• **WHAT THE EXERCISE ASKS**: Only the number is needed: how many lines of the entries below contain the word "Associazione".

• **DATA FOR PROCESSING**:
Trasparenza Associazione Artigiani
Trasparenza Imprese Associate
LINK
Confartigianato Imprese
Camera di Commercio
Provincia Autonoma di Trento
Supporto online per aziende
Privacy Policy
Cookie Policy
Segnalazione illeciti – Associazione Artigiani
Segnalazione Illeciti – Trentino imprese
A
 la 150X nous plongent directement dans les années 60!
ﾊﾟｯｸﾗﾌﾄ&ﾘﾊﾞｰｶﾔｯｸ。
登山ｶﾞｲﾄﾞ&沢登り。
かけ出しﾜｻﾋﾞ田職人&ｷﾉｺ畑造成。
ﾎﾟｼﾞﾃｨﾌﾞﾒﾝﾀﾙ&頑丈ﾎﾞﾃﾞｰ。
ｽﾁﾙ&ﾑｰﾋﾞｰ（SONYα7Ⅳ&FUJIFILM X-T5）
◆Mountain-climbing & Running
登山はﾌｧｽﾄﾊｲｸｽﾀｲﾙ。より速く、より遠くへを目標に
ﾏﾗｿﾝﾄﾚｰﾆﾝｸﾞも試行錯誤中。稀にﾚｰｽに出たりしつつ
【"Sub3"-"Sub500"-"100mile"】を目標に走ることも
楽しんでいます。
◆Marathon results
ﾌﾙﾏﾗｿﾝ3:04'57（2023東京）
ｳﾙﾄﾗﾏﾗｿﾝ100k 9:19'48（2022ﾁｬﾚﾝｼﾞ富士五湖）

• **EXPECTED OUTPUT**: 2